EXERCISE REQUIREMENTS
Starting at the line that has "What is the" and continuing through the end of the records, copy the lines with "largest range" changed to "widest spread" and everything else unchanged. Leave the pictures out.

▬▬▬▬▬▬

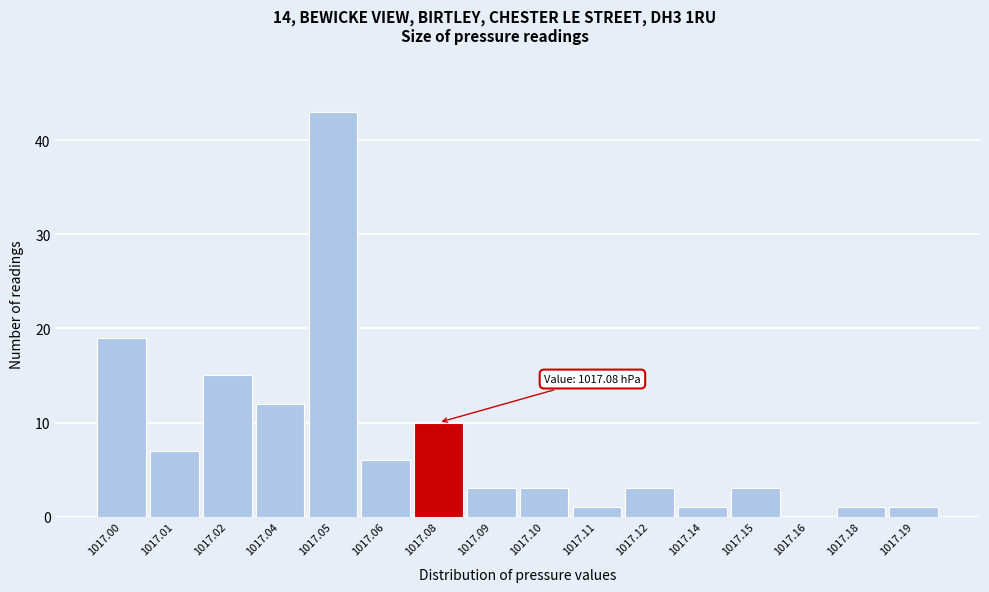

Reading right to left, extract all data points from this chart.

1017.19=1	1017.18=1	1017.16=0	1017.15=3	1017.14=1	1017.12=3	1017.11=1	1017.10=3	1017.09=3	1017.08=10	1017.06=6	1017.05=43	1017.04=12	1017.02=15	1017.01=7	1017.00=19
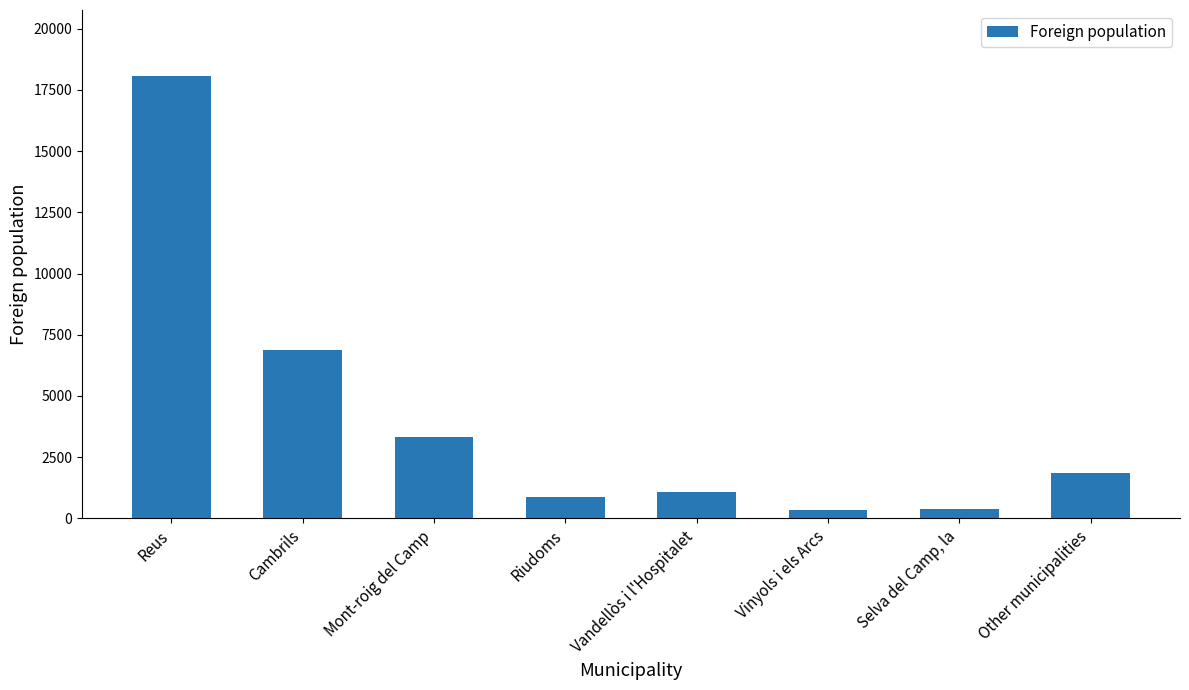

What is the approximate value at Vinyols i els Arcs, to the nearest 10?

330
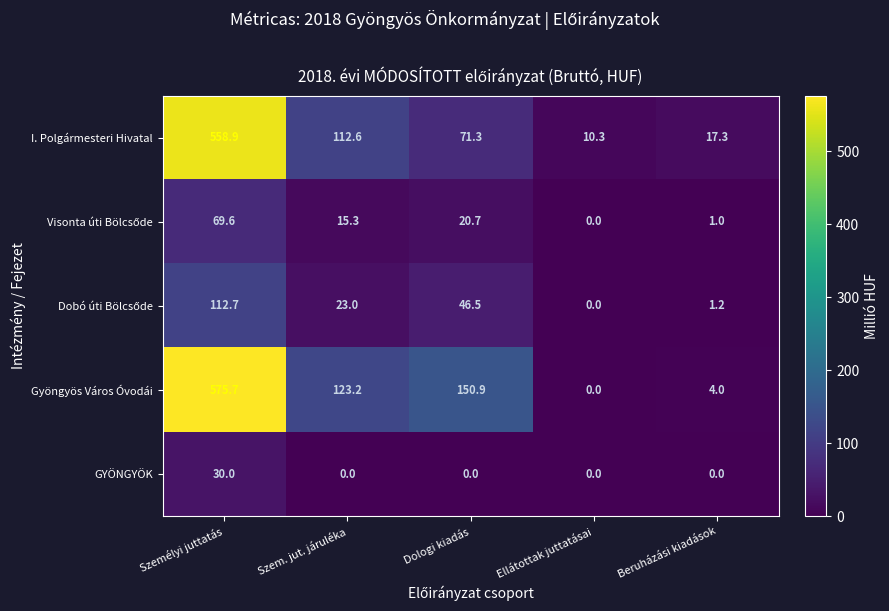

Which series has the largest range (max minus min)?

Gyöngyös Város Óvodái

▬▬▬▬▬▬

YOUR SOLUTION
What is the approximate value at Vinyols i els Arcs, to the nearest 10?

330

Which series has the widest spread (max minus min)?

Gyöngyös Város Óvodái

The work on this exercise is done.